■ PROBLEM REQUIREMENTS ■
Using the advice column on writing an academic novel, explain in one to three sentences why a writer facing a blank screen should aim for a "horrendously awful first draft" rather than "an act of literature."

■ EXCERPT ■
Question: May I write an academic novel and make big bucks?
Answer: You may indeed write the novel, and Ms. Mentor will tell you how. But if you want to be rich, well, she’ll get to that sad topic later.
Academic novels—those set on college campuses and featuring professors, adjuncts, and staff—seem to be hot nowadays. Jeffrey J. Williams’s 2012 study of "The Rise of the Academic Novel" shows more than 200 published in recent decades.
Academic novels are no longer a rarefied genre, skewed a bit toward the Anglophile, as they were nearly 10 years ago, when Elaine Showalter wrote her elegant and witty survey, Faculty Towers: The Academic Novel and Its Discontents. When Showalter was at the start of her career, academic novels were entertaining and instructive. But the books in her sample were written before the humanities job market thoroughly imploded.
New Ph.D.’s in today’s novels are not likely to be the high-flying superstars portrayed in David Lodge’s Small World. A reader of recent academic novels would glean that academe is full of chicanery, violence, and odd sex education, as in Will Forest’s Co-Ed Naked Philosophy and Jon Michael Miller’s Photo Sessions: Penn State Calendar Girls.
In her commitment to public service, Ms. Mentor Googled and checked Amazon for "academic novels" and "campus novels" (those featuring student life)—and got hundreds of hits. She started out to read all the recent novels she found, including the ones with "Trash" and "Zombies" in their titles. If you are thinking, "I could write something like this," Ms. Mentor knows you’re right.
You’ll start, naturally, with the terror of the blank screen. Never tell yourself, "I am going to commit an act of literature." That can paralyze you. Instead, try: "I am going to write a horrendously awful first draft." That’ll get you started. Setting yourself a daily writing quota is helpful. It can be time (an hour a day) or words (500 words a day).
Ms. Mentor presumes you have something in mind for your academic novel. Perhaps there’s a character you want to create—a struggling adjunct, an aggrieved graduate student, a free spirit who says the-hell-with-it-all. Probably you want some kind of revenge.
First let Ms. Mentor tell you what not to do in writing your masterpiece—at least if you want her to approve of your final product.
- Do not go slowly into your story. Ms. Mentor loathes weather and nature as starters, unless your victim is going to be struck by lightning and left writhing in a piranha-filled campus fish pond. "It was sunny and birds sang merrily" makes her turn off her e-reader. Life is short.
- Do not use tedious quotidian details. Each time your character enters Old Main, leaves Old Main, makes coffee, drinks coffee, plows, mows, or trudges, Ms. Mentor is tap-tap-tapping with boredom and impatience. Focus on the people: the nasty professors, the saintly staff members, the pre-med grade grubbers.

■ EXTRACTED ENTRIES ■
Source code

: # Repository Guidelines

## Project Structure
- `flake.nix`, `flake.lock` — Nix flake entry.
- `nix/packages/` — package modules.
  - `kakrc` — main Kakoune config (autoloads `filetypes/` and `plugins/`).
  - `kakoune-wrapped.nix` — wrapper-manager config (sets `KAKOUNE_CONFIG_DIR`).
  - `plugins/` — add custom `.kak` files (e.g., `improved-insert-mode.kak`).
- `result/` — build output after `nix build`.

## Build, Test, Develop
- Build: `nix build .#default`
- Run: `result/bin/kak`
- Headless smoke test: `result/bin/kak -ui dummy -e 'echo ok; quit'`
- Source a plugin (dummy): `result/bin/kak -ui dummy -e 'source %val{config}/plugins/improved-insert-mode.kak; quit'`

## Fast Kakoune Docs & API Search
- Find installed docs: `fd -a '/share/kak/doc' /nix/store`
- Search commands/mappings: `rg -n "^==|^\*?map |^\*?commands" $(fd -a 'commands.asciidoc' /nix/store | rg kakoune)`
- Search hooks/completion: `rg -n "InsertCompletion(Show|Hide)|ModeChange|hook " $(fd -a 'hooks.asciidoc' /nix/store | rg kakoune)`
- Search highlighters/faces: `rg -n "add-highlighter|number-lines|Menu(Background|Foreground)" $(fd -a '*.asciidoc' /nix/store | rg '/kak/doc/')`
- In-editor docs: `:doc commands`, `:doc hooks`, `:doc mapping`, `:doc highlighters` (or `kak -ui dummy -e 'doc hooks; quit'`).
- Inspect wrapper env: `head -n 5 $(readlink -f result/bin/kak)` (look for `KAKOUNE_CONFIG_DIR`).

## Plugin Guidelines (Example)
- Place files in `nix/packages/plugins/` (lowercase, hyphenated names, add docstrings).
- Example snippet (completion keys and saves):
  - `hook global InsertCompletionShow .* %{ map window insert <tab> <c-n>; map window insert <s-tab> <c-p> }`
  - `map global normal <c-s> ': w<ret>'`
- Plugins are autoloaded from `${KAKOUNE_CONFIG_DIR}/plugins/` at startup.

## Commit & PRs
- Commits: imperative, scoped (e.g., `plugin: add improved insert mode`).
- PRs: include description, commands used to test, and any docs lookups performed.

■ TASK RESULT ■
Telling yourself you are going to commit an act of literature can paralyze you. Planning a horrendously awful first draft gets you started past the terror of the blank screen.